If any of us read the words of Paul in Galatians 3-4 (or even these ones, as I am speaking from Scripture) and believes that you certainly cannot be guilty of arrogance or pride or are blind to your own sin, that you are too well-read, too experienced, too in-the-know to be wrong, rest assured that all these words are levelled directly at you. Paul was desperately concerned with the unity of the church in both letters to the Corinthians and though the reasons for division are different with the Galatians, the same alarm bells are ringing.
The Lord desires us all to act humbly, to live in that humility which we saw exemplified in Christ who gave up His security for the sake of others, that we can recognize when our eyes and ears are leading us astray. Are you preaching salvation by works? Are you dividing the body and isolating yourself? Who or what do you prize most in this entire life? Remember the words of Jesus Christ. If we find ourselves torn between standing up for ourselves and laying our lives down for the sake of the Body of Christ then be comforted, for Luke 14:26-7 says “If anyone comes to me and does not hate father and mother, wife and children, brothers and sisters—yes, even their own life—such a person cannot be my disciple. And whoever does not carry their cross and follow me cannot be my disciple.”

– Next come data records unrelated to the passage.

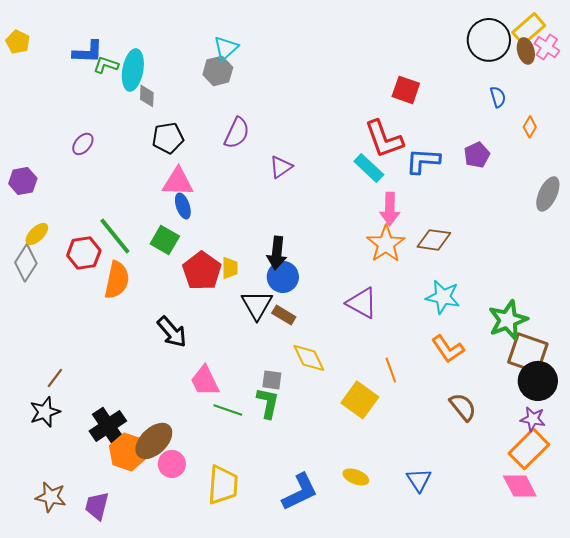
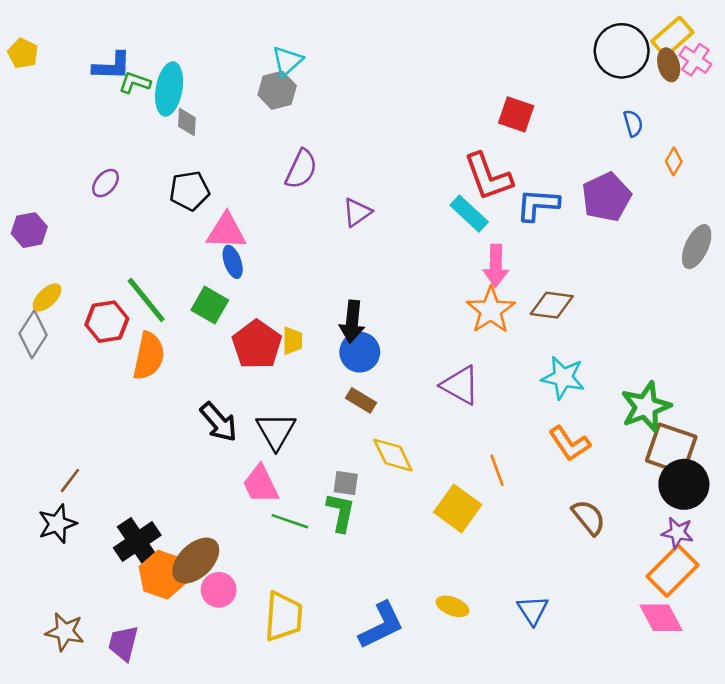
black pentagon: (168, 138) -> (189, 191), moved
purple pentagon: (477, 155) -> (606, 197), size x1.5
black triangle: (257, 305) -> (276, 431), moved

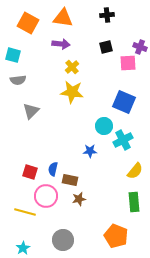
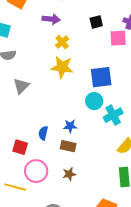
blue square: (124, 102) -> (101, 77), moved, turned -30
blue star: (90, 151) -> (70, 126), moved
blue semicircle: (53, 169) -> (43, 133), moved
brown rectangle: (70, 180) -> (68, 146), moved

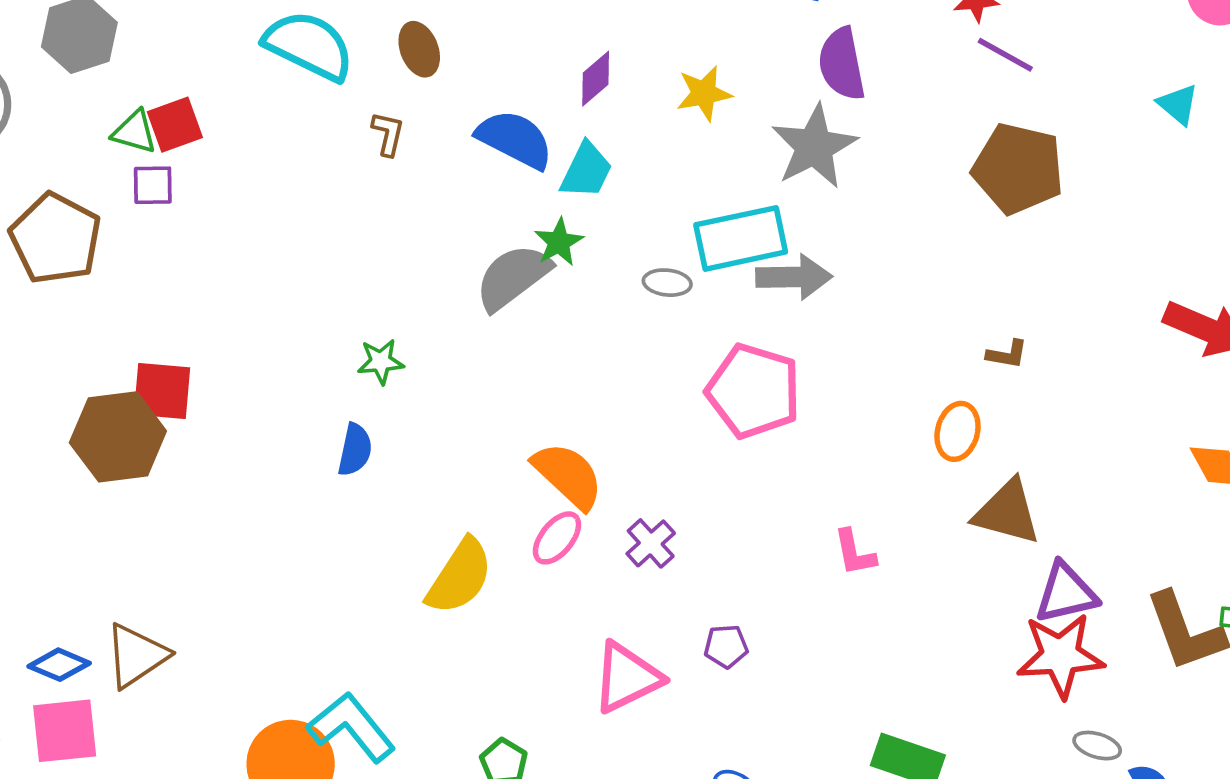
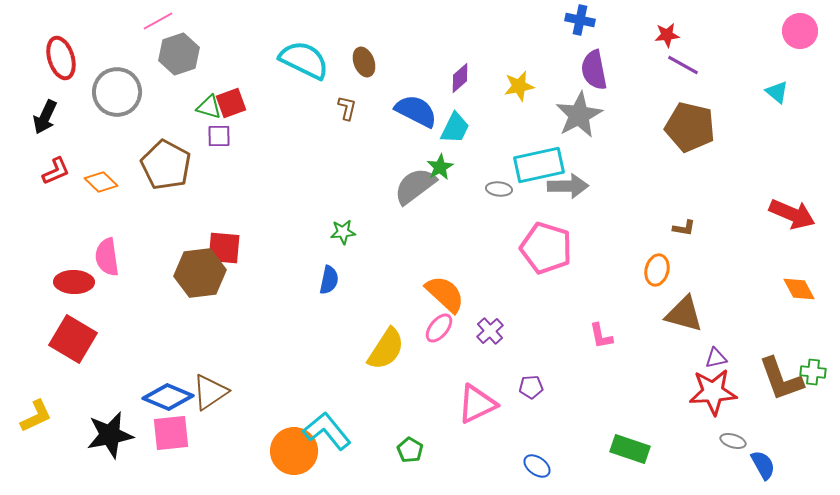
purple triangle: (1066, 593) -> (716, 358), size x0.6
blue diamond: (59, 665) -> (168, 397), size x1.5

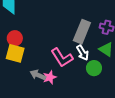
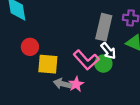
yellow square: (15, 53) -> (48, 64), moved
green circle: (94, 68) -> (103, 64), moved

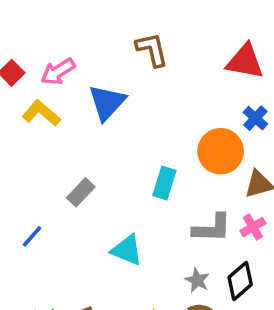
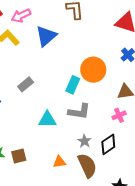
orange circle: (221, 151) -> (93, 70), moved
gray L-shape: (212, 228) -> (79, 112), moved
cyan triangle: (127, 250) -> (47, 120), turned -30

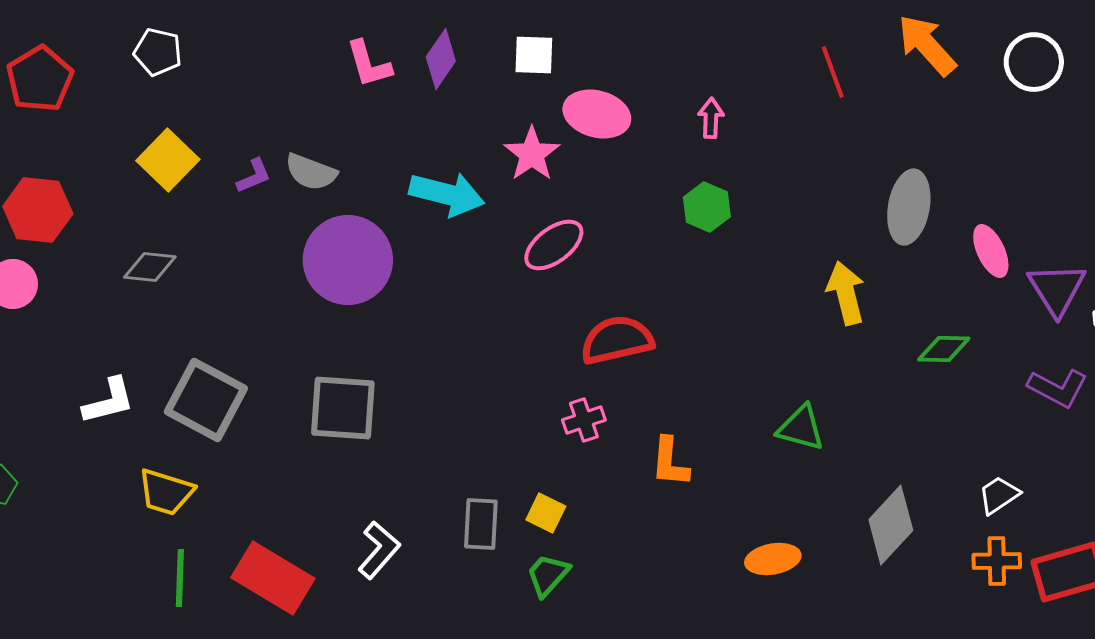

Christ gave up His life not so that we could take it and go our own ways, but that we would actually, honestly DIE to ourselves, our opinions, our ideas, and LIVE for Him! Heaven forbid we actually do that in this day and age, that we actually step out in faith and burst the bubble of arrogance and pride. Are we serious about the unity of the Body? Thenet us submit ourselves fully to Christ. Those same Galatians who preached the law were sincere, but sincerity is not a mark of truth. “Oh, foolish Galatians! Who has cast an evil spell on you?” Let us no longer be fools but be wise, for the days are evil and few. We must never be found to hinder the work of God. We have been broken out of prison, and the life we had there was no life at all. Let us lay down our life for Christ and live by faith in Him, hating our own lives and sacrificing our comforts and beliefs for the sake of His heavenly Kingdom.
Lord Jesus, thank you for setting us free from the law of sin and death, for opening our eyes and doing for us what we could never have done on our own. Please help us submit in true humility to you and go where you would have us go, never considering ourselves but emptying ourselves for others, that we might work to keep the unity of your Body in faith and works, to the glory of your Holy Name. Amen.